### Exercise directions
Please reproduce the listing word for word. Pictures stay out.

### Input data
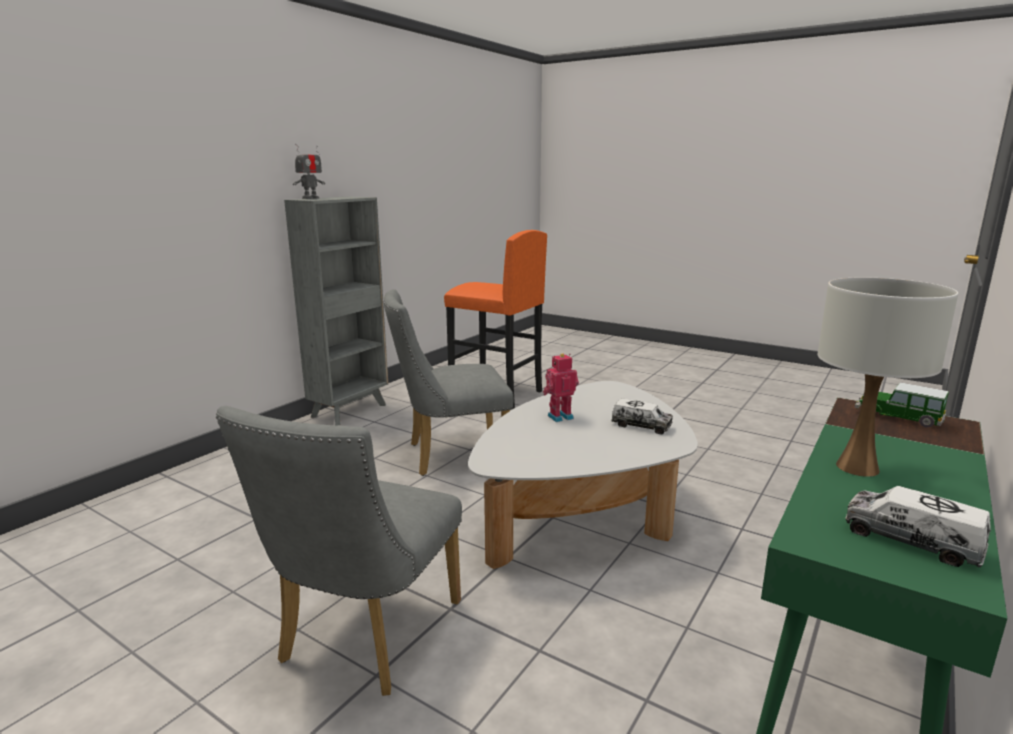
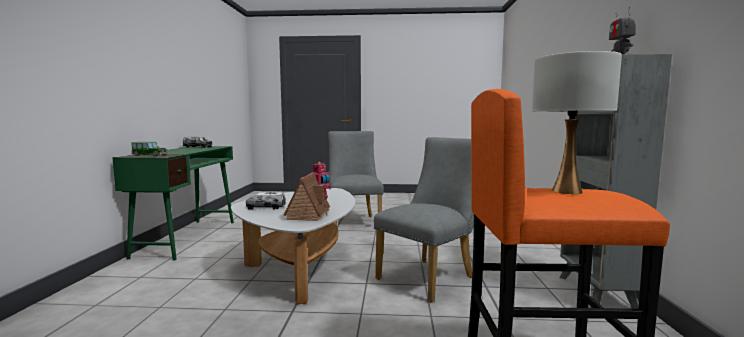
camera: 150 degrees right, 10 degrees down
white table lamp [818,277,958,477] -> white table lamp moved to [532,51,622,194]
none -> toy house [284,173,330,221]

### Task answer
camera: 150 degrees right, 10 degrees down
white table lamp [818,277,958,477] -> white table lamp moved to [532,51,622,194]
none -> toy house [284,173,330,221]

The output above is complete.